Merely blasting water at high pressure on to the top of your tennis court actually makes the problem worse.
So far so good. Having got some ultra-violet light on the court surface you might be tempted to blast away the dirt and moss with a power washer. We’ve seen numerous newspapers, magazine articles and comments from alleged professional cleaners, telling court owners to do just that. This article from the Daily Telegraph is typical of what we see. It advocates using a power washer as a Boy’s Toy or a macho diversion, and disregards the long-term damage to the court.
The problem is that merely blasting water at high pressure on to the top of your tennis court actually makes the problem worse. Debris is driven or washed down into the surface of the court, where it clogs up the drainage voids with dirt, nap off the tennis balls and dead moss. Drainage is impeded and the next time it rains the court stays wetter longer – and the moss returns and thrives quicker than it did before.
When water trapped below the surface freezes, it expands and damages the court.

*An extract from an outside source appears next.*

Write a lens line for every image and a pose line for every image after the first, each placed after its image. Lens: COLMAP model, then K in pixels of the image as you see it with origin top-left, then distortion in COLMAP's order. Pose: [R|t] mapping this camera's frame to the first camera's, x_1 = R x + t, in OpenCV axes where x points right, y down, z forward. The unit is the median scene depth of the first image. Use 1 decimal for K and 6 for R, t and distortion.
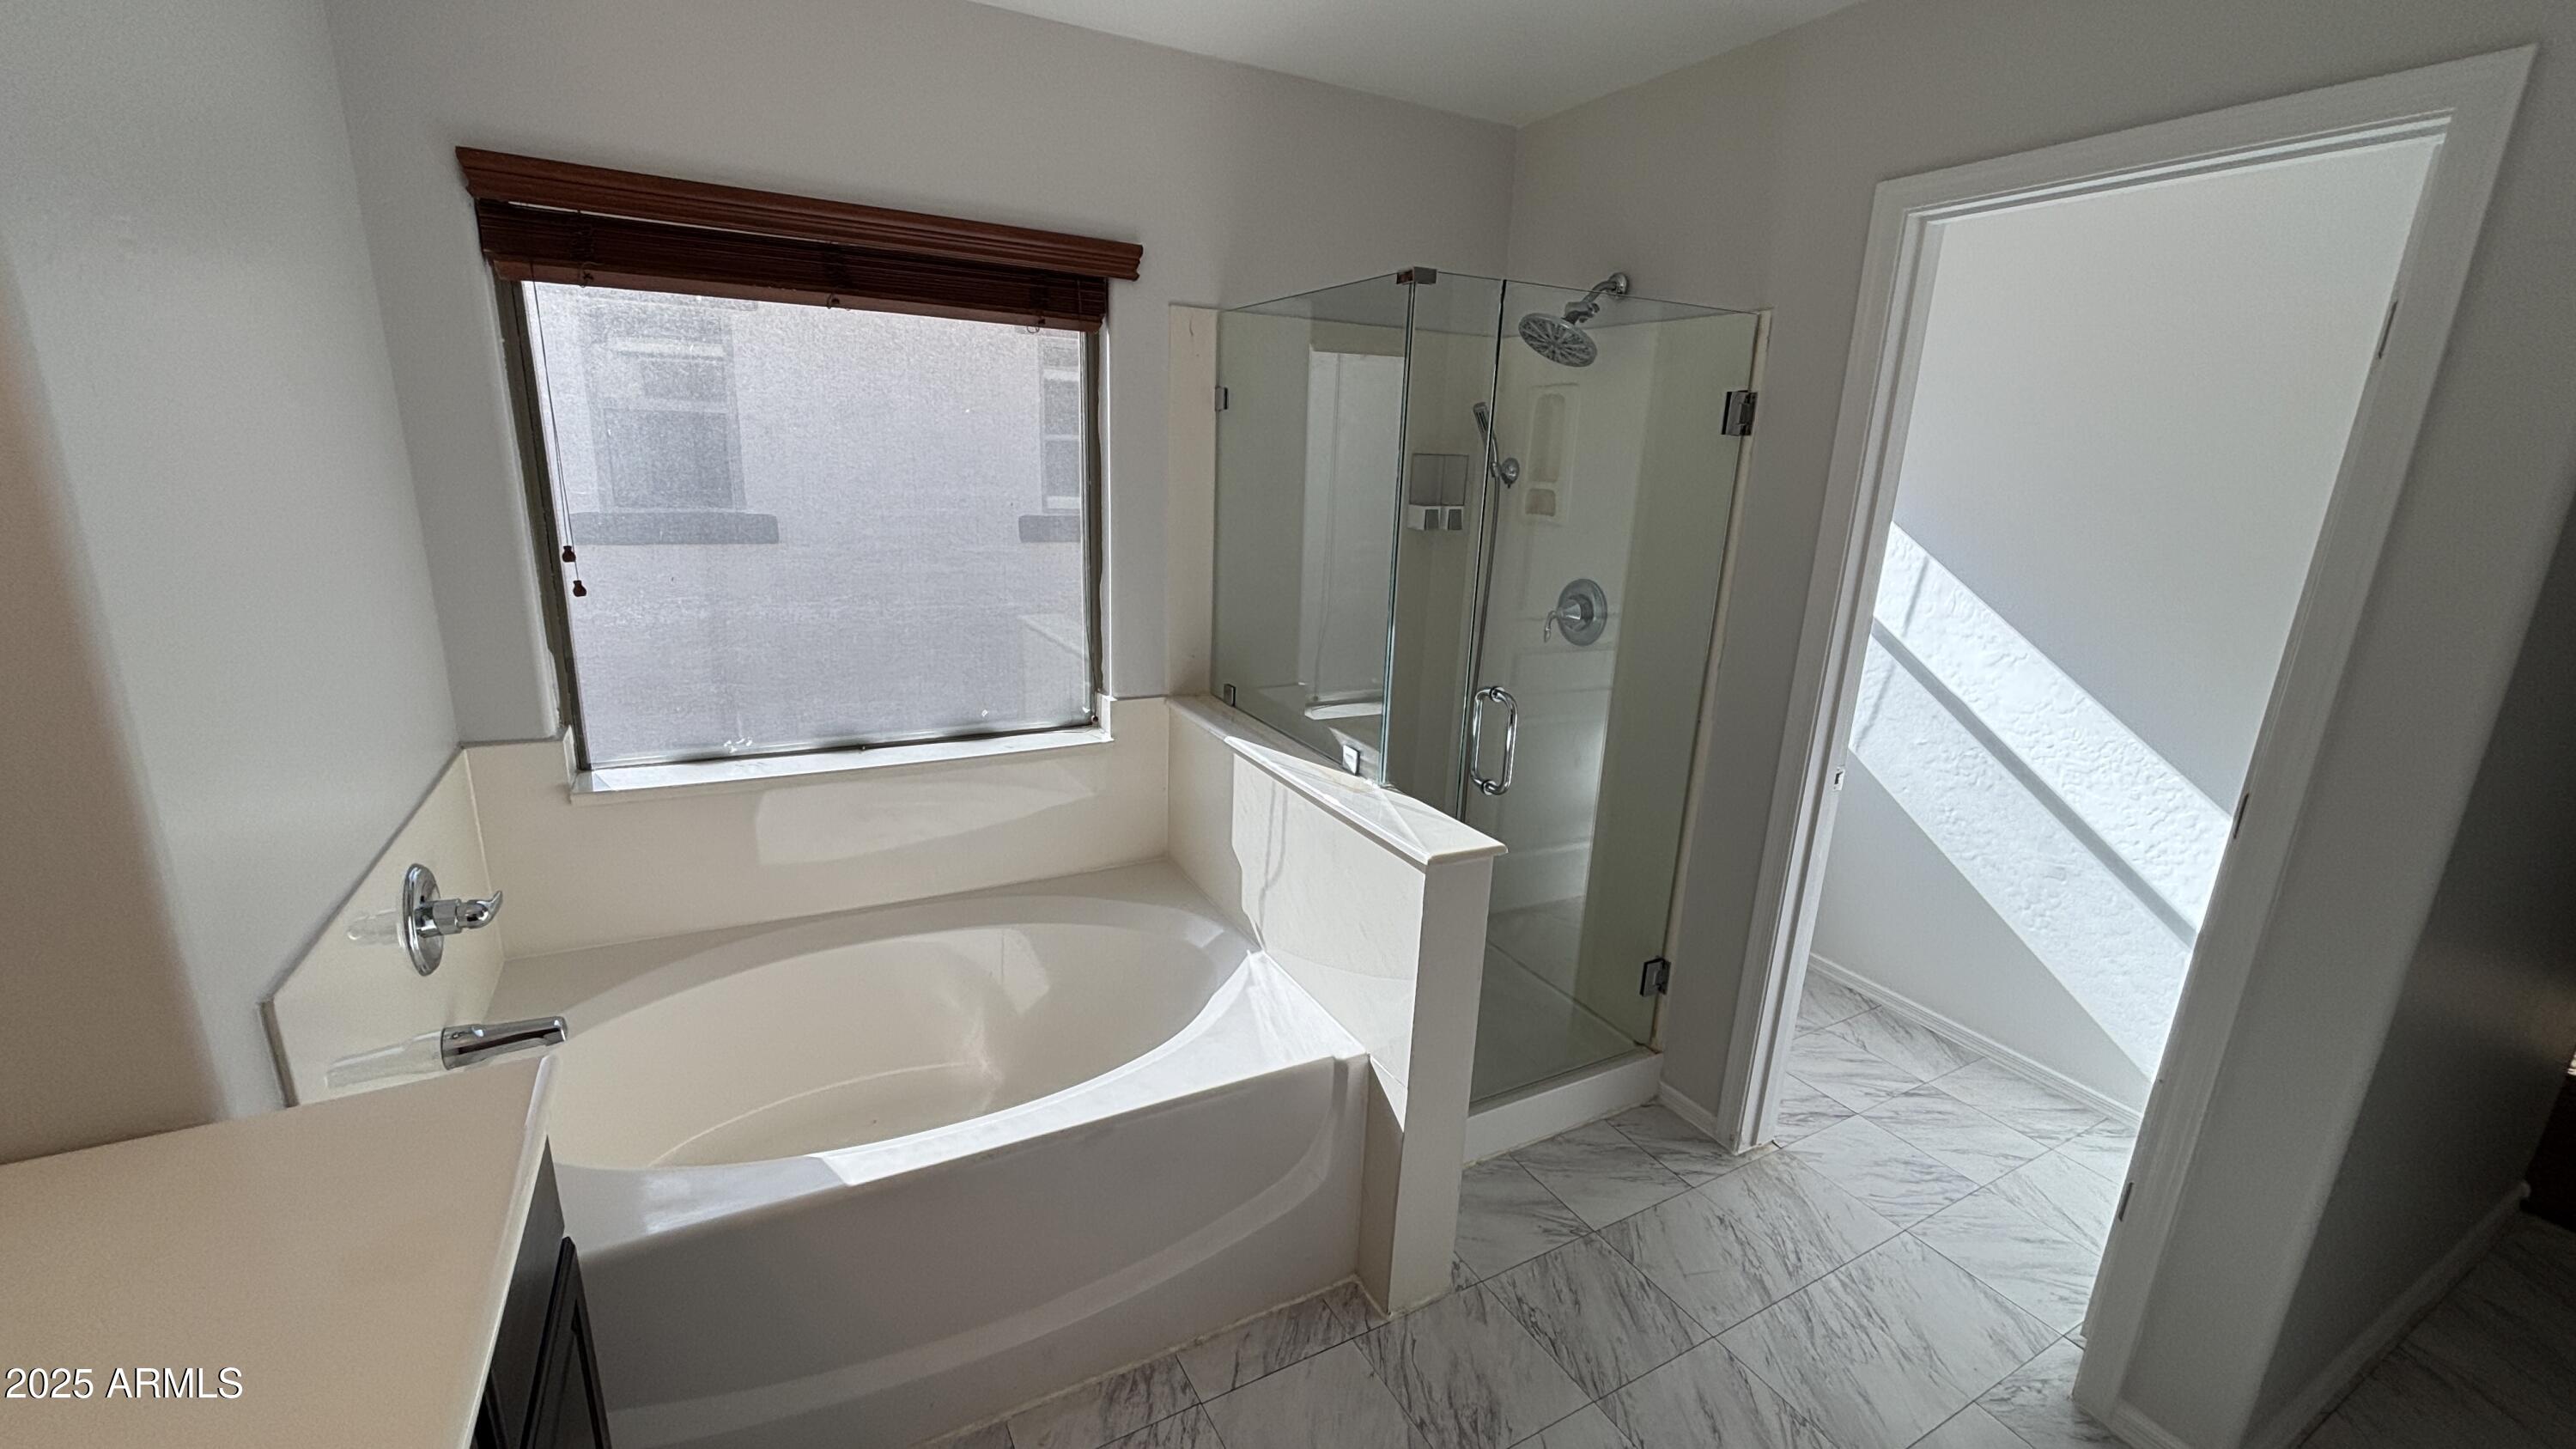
lens RADIAL K [[1042.4, 0, 1284.5], [0, 1042.4, 725.8], [0, 0, 1]] dist [0.017165, -0.001620]
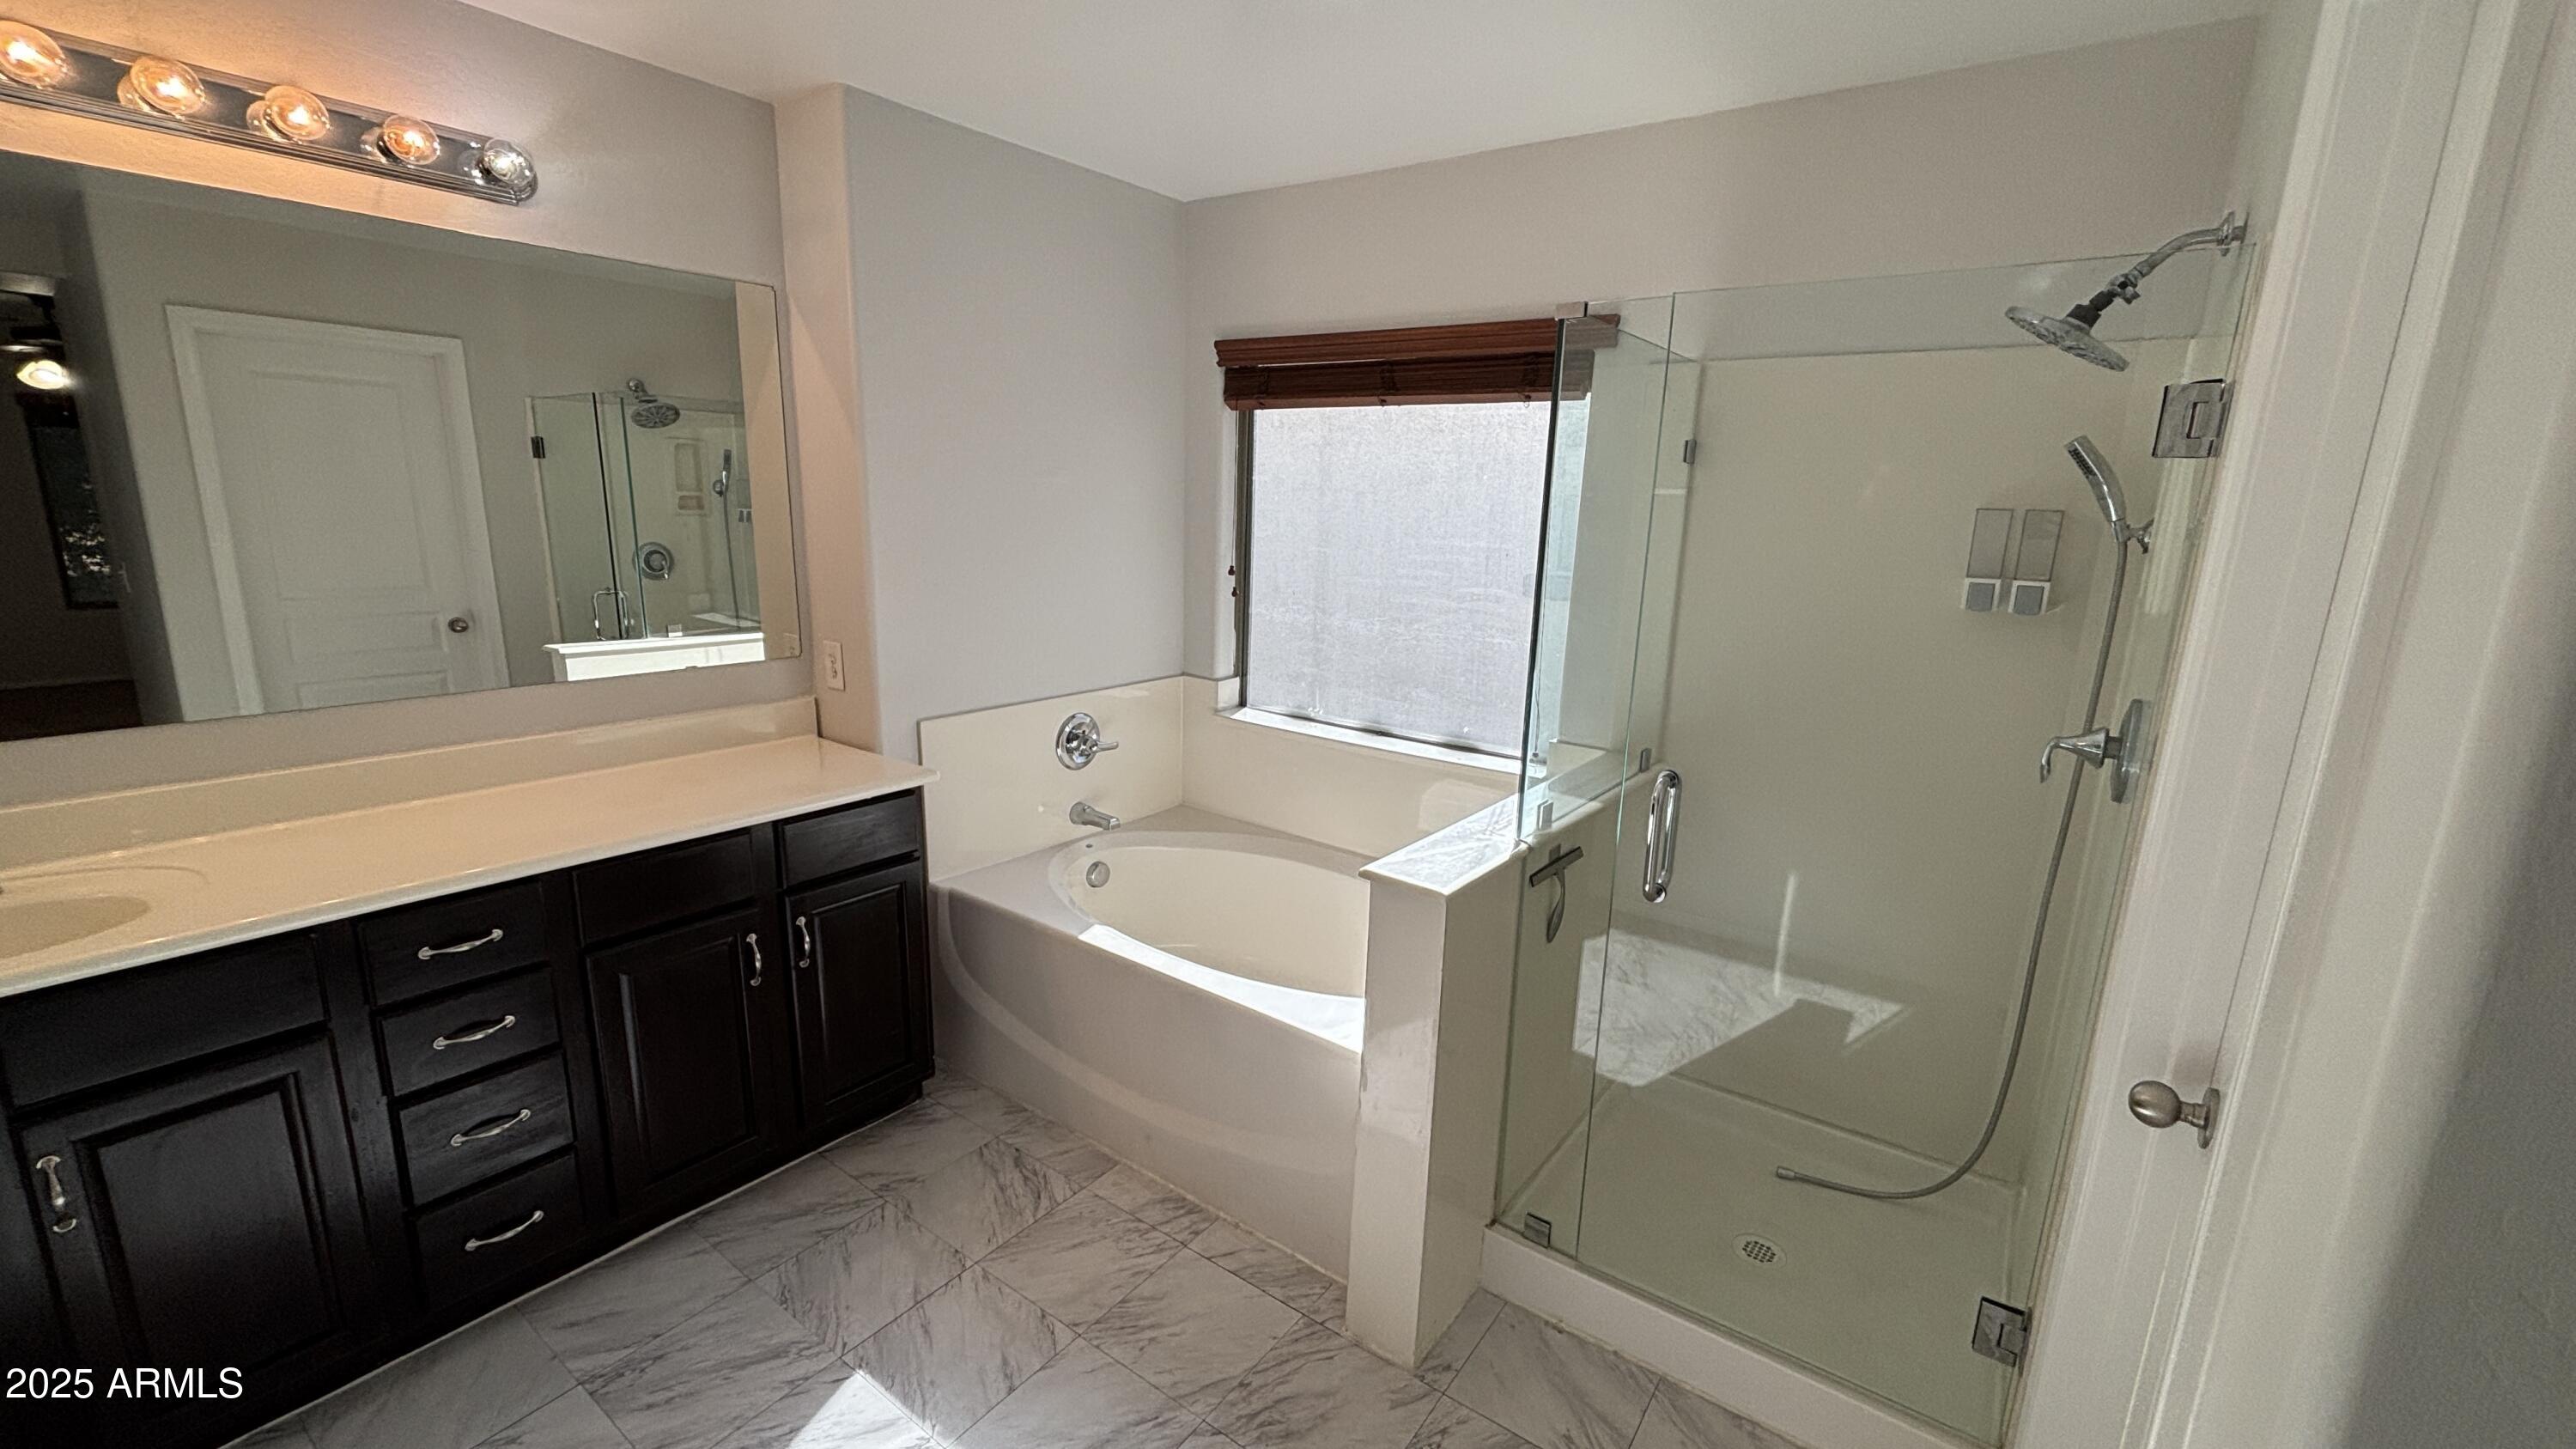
lens RADIAL K [[1042.4, 0, 1290.6], [0, 1042.4, 727.7], [0, 0, 1]] dist [0.017165, -0.001620]
pose [[0.436732, 0.169995, -0.883384, 0.842609], [-0.249951, 0.966248, 0.062368, -0.048241], [0.864170, 0.193565, 0.464482, 0.359930]]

Meanwhile the water and dirt sit below the court surface in the drainage voids until winter comes and the temperature drops. When the water in there freezes, ice expands and damages the court by driving chippings out of the surface. Where you once had a dirty court, you now have a damaged one. This is actually the most common cause of failure in hard tennis courts such as Pladek and Matchplay.
Cleaning with specialist equipment rather than blasting with a power-washer is the answer. When we clean a court, we remove the surface debris and clear out the blocked voids. Our cleaning will restore the porosity and prevent the court surface disintegrating with winter frost.
Synthetic grass tennis courts such as Tenniturf, Sporturf and Savanna can be kept moss free by brushing with a rotary brushing machine every month.
A properly cleaned court is clean, safe and will deter further moss growth. Moss, as we all know, doesn’t grow on a rolling stone – or a clean well-drained court.